Tyrol returns to the refinery ship where work halts when the conveyor system becomes jammed. Fenner says the belt must be repaired or else a back-up will occur which could cause the "hot" Tylium further down the line to go critical and cause a chain reaction that will take out the whole ship. Without stopping the slipping belt, Tyrol finds the problem is a jammed drive mechanism, but he is unable to reach it. Danny Noon frees the jam but injures his arm in the process. Fed up, Tyrol walks to main control levers and shuts down the entire factory. He declares the workers to be on strike.

Aboard Galactica, Starbuck finds her flight mission delayed by hangar workers who are playing cards on a Raptor wing. She demands they get back to work where the senior deckhand, Pollux, tells her that they are only servicing vital missions per orders from Chief Tyrol. Tyrol is immediately arrested. Admiral Adama angrily confronts Tyrol in the brig and orders him to call off the work stoppage, but Tyrol refuses. Adama says he will not tolerate the disobedience of orders, calling it mutiny and reminding him that mutineers are shot, but Tyrol stays put. Adama grabs the phone and orders the arrest of Cally. Alarmed, Tyrol asks what he's doing. To get his point across, Adama says he will execute Cally as mutineer and continue with the rebellious deck crew if he has to. He admits it's something he doesn't want to do, but will to maintain the survival of the fleet. Tyrol relents and calls off the strike. Adama instructs him to report to Roslin, suggesting that Adama was sympathetic but couldn't let the strike go on.

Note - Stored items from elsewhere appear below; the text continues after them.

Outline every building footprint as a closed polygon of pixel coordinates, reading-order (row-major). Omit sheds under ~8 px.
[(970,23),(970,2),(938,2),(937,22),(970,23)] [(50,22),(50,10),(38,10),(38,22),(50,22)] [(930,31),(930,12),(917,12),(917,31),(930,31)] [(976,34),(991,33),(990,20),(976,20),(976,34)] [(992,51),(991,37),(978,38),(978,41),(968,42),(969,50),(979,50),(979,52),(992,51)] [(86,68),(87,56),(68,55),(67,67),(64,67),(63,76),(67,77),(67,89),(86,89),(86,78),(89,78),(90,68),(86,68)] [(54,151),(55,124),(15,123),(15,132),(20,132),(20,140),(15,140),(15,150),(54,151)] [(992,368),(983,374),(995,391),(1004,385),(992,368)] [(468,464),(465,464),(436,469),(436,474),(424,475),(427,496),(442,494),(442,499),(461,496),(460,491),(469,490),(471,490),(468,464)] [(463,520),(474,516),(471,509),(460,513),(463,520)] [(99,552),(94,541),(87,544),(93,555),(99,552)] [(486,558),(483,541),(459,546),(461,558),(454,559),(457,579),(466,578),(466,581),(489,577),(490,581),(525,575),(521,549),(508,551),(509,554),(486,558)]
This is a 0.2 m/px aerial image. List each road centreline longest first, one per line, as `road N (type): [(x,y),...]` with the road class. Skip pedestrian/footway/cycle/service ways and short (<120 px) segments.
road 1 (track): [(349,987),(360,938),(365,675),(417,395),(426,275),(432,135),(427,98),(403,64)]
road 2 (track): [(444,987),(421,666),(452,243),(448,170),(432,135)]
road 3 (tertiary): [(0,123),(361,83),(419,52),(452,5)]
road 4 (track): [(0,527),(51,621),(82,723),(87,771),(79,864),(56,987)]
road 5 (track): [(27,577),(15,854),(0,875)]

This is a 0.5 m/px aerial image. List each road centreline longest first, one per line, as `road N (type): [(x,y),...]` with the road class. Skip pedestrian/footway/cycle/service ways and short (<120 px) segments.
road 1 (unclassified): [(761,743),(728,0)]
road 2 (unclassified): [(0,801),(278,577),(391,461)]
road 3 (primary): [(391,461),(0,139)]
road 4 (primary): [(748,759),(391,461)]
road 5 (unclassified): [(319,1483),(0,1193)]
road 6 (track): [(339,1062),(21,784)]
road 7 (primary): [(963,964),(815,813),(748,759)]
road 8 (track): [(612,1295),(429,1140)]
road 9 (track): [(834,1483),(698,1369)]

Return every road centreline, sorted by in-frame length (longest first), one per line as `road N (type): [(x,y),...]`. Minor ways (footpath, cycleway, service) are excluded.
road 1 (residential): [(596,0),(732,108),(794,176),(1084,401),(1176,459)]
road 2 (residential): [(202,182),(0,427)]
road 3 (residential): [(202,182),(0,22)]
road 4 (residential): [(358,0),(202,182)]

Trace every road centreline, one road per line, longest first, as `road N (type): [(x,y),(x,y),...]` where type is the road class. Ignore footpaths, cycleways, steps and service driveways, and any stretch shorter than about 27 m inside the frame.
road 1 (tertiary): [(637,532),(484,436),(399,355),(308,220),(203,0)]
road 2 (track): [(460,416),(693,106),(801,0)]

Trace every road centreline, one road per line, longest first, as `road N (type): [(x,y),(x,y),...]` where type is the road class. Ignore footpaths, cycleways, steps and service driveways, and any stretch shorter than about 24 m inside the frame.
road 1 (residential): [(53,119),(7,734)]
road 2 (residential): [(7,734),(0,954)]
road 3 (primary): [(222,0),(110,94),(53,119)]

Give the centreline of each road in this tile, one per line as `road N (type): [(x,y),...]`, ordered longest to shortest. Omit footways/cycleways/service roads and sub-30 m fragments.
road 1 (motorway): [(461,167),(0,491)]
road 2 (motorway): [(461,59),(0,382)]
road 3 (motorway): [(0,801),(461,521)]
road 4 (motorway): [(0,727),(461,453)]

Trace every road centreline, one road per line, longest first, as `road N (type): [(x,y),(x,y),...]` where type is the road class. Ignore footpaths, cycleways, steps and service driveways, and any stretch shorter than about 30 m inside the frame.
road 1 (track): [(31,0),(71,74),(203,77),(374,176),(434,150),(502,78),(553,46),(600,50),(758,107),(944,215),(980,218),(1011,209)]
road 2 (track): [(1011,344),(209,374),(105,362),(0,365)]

Tyrol meets with Roslin on Colonial One and they talk about the cultural vocations that some colonists are locked into by birth. Tyrol suggests setting up a training program to allow the colonists to learn more than one trade, and a work rotation started so that those in dangerous and dirty jobs get an equal chance to work in more comfortable and safer positions in the fleet. He adds that he'd like to see some of Colonial One's crew get their hands dirty for a change. Roslin agrees, but tells Tyrol to consider the reestablishment of the worker's union that he led back on New Caprica as it will ensure stability within the fleet.

Later, Tyrol calls his deck crew to muster when Starbuck arrives and demands to know why Diana Seelix is 20 minutes late for her first day of pilot training. Seelix is confused and Tyrol apologizes, explaining that Seelix has been promoted to Ensign and assigned to flight training - something she was turned down for earlier because her job as an avionics specialist was too important. Tyrol pins the Ensign rank on her collar and salutes her while Starbuck tells the newly recruited nugget to double-time it to debriefing. Seelix rushes off with an excited smile on her face.

==Notes==
- The original production title for this episode was "Our Enemies, Ourselves."